* _EXTRACTED TEXT_
--- START ---
To say that I have proven my case would be an understatement.  Clearly this is a movie made my dark minds for the sole purpose of cultivating more dark minds.  Something Special is a terrorist attack on the mid-eighties family that pops up every now and then on cable to entice and corrupt new youngster even to this day.  It is filth dressed up in flowers.  It is the serpent wearing a T-shirt that reads “Youth Pastor of the Year.”  It is—ONE GREAT FUCKING FILM! Four out of four on the DOA Syringe of Judgment.  

 

Warnings:  This product contains saccharine sweetness to cover the bitter taste of moral poison.  Those with allergies or a low tolerance for saccharine should avoid taking more than the lowest suggested dosage. 

 


THE HOT CHICK

 

2002

 

Directed by Tom Brady

Starring Rob Schneider, Anna Faris, Rachel McAdams, Matthew Lawrence.

Review Date: June 6, 2003

 

 

I have secret and it is a doozy.  A secret so shameful that I have not told anyone.  No one.  Except of course the guy at the bodega on the corner… and the woman who sells me my live chickens…and the guy who brings the doctor his daily delivery of classically trained ballet dancing chimps… and the doctor of course...and my dry cleaner (who removes blood and ambrosia salad stains no problem)…and the old Swedish couple who I keep in my closet to polish my boots and darn my fishnets…Hell, guess I’m telling just about everyone.  It is no longer a secret it is a goddamn obsession.  A shameful obsession?  Perhaps but that is the only kind worth having. Listen up bootlickers because this is the Nurse at her most vulnerable.  This is the nurse in love.  What is this secret turned shameful obsession?  I’ll say it loud and I’ll say it proud: I love The Hot Chick

 

What happens when you take a premise that works best in films aimed at young girls (Something Special, Just One of the Guys) and make it a vehicle for Rob Schneider whose target audience is the 12 to 20 year old male crowd?  You get one hell of an ‘80s throwback junior high party.  This movie is a chick flick with pop princess flair and at the same time it is all snakes and snails and puppy dog tails with physical comedy complete with pratfalls, farting, and gross-out gags.  I know that to those of you who have seen this movie my effusive praise may leave you all flummoxed but you must understand that I am going through my first adolescent crush and I fear it may have clouded my judgment.  I spent my teen years up to my elbows in robot lubricant, atomic batteries, and hydraulic pincers and I had little time for love.   But now, young love has come calling and I find myself sadly ill-prepared for its dizzying effects.  The only thing to do now is to try and loosen love’s stranglehold by dragging my new object of obsession through the cow pasture.  We will see if I’m still looking to cuddle when The Hot Chick stinks to high Heaven.  Let the parade of faults begin.
--- END ---
* _PROVIDED DATA_
--- START ---
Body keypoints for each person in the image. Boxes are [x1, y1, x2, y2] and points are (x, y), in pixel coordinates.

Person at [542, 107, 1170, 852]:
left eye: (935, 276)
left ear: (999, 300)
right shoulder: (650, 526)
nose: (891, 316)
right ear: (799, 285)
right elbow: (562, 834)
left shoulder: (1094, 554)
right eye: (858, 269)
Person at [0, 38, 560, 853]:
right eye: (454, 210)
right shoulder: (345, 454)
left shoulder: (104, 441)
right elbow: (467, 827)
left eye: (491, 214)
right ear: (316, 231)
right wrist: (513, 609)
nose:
--- END ---
--- START ---
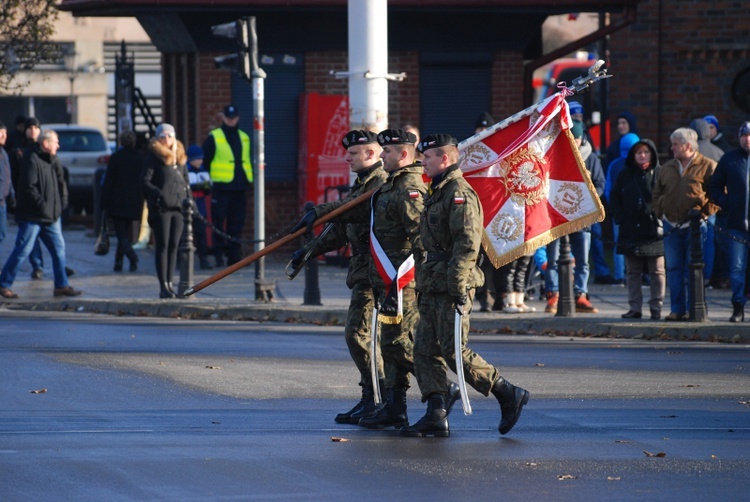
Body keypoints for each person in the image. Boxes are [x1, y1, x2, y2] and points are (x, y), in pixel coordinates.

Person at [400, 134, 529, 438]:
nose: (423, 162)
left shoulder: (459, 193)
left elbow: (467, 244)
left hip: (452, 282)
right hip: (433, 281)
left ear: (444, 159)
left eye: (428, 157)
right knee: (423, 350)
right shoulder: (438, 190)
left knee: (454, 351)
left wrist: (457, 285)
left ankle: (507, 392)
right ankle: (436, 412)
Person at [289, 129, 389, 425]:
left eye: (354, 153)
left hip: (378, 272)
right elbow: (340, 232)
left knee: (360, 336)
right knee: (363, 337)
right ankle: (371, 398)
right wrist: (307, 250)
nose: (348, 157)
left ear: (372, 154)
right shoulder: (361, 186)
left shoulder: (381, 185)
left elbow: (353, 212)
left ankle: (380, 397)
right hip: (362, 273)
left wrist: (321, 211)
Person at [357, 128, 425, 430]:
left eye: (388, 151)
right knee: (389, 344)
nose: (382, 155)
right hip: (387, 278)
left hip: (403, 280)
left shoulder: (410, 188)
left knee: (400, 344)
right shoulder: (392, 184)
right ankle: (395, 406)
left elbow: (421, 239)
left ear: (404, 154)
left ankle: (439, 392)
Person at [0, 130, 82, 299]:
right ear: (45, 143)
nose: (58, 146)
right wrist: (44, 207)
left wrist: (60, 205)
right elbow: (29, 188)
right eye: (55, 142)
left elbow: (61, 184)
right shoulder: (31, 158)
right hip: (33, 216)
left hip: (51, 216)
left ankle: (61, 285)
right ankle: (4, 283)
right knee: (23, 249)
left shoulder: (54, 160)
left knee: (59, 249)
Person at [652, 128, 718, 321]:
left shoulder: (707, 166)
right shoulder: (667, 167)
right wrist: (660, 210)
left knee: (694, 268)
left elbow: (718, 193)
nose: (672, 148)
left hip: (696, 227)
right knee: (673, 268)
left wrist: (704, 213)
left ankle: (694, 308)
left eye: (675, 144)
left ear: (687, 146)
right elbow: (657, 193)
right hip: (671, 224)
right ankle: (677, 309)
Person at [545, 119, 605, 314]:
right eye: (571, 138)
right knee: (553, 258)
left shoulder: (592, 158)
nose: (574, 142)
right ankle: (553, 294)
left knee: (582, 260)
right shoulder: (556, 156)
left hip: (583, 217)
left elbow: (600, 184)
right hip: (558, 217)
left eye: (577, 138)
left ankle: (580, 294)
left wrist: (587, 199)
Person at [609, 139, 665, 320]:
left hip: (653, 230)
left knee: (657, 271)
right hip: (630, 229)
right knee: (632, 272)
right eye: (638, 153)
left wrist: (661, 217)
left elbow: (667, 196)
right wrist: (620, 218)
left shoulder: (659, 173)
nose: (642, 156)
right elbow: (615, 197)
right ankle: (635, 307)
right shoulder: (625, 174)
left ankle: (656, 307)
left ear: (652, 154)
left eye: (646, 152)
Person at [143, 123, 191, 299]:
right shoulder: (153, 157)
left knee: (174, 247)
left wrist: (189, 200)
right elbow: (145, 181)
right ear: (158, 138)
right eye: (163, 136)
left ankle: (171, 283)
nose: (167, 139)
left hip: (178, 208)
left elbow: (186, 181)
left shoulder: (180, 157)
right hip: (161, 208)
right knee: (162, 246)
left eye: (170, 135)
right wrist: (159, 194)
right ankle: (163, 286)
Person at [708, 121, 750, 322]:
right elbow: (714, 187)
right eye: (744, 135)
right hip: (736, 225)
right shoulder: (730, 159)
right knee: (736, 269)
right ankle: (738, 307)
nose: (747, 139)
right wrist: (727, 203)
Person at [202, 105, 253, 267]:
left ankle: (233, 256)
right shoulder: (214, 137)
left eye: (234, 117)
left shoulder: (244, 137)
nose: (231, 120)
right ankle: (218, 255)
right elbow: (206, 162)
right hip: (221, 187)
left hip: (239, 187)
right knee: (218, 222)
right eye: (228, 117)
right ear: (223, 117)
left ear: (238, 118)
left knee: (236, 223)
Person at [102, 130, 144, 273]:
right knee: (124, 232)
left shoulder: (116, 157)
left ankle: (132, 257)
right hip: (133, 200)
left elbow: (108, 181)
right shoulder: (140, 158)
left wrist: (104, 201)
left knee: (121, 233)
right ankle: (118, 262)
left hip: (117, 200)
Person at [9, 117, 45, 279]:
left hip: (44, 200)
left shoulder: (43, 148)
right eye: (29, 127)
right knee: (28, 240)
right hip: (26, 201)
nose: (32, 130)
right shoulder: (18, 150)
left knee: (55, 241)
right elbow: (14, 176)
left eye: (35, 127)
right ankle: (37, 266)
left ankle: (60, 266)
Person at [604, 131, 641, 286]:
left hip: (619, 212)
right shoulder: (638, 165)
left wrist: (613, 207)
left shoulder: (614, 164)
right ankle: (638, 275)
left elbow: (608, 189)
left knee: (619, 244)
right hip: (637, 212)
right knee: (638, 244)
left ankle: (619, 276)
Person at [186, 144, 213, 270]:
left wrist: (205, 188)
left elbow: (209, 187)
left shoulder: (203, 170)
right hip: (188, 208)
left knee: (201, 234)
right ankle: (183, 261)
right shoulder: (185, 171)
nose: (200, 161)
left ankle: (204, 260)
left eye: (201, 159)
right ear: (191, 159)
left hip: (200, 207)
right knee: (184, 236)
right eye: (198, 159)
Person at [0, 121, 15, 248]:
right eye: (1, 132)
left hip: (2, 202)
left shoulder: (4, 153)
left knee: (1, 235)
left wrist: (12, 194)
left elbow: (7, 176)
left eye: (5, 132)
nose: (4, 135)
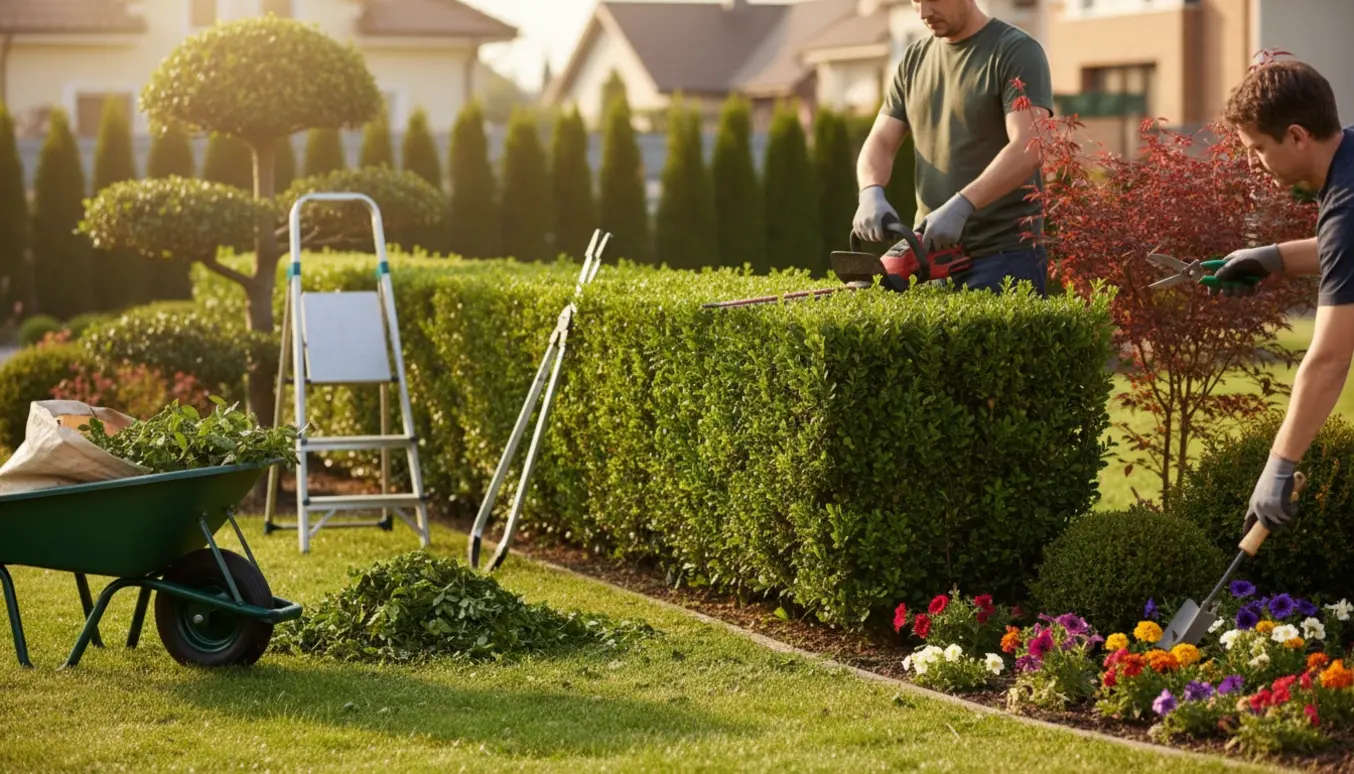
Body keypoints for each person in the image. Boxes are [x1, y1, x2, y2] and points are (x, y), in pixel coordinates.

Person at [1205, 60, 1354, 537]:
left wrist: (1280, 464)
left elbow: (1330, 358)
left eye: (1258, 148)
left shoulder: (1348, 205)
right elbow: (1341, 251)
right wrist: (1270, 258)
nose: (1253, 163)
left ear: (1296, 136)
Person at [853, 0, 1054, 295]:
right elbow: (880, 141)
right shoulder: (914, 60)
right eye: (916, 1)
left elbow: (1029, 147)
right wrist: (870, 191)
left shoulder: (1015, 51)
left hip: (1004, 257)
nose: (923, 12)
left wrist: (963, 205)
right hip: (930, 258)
--- END ---
--- START ---
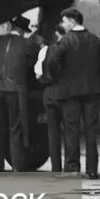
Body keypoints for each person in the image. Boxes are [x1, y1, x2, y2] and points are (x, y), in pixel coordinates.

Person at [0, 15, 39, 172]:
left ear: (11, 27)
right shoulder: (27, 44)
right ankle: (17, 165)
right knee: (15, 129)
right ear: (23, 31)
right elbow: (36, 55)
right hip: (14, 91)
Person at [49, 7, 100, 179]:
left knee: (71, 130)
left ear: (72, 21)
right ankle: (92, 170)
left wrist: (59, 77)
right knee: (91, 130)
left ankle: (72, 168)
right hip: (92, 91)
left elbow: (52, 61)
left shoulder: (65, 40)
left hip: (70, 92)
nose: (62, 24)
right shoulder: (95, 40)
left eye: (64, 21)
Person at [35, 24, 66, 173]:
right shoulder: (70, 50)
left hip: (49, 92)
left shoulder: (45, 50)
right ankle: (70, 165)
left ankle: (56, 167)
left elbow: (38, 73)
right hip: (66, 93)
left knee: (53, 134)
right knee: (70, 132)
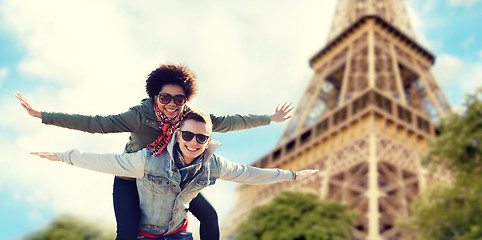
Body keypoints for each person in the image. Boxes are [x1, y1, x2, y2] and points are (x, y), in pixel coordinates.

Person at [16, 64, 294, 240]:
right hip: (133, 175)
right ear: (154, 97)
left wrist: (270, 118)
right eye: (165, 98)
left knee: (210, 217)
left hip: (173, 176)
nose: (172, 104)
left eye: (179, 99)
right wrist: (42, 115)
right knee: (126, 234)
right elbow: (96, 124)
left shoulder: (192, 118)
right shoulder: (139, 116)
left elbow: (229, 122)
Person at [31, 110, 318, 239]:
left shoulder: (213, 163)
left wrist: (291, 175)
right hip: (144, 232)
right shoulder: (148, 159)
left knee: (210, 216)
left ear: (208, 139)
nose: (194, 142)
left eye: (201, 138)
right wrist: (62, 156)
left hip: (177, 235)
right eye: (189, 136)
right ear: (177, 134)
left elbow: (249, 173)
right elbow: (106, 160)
--- END ---
* _REQUIRED ACTION_
Reproduce the stretch of the movie review above from "To say that" through "Syringe of Judgment.".

* _ANSWER TO THE PROBLEM_
To say that I have proven my case would be an understatement.  Clearly this is a movie made my dark minds for the sole purpose of cultivating more dark minds.  Something Special is a terrorist attack on the mid-eighties family that pops up every now and then on cable to entice and corrupt new youngster even to this day.  It is filth dressed up in flowers.  It is the serpent wearing a T-shirt that reads “Youth Pastor of the Year.”  It is—ONE GREAT FUCKING FILM! Four out of four on the DOA Syringe of Judgment.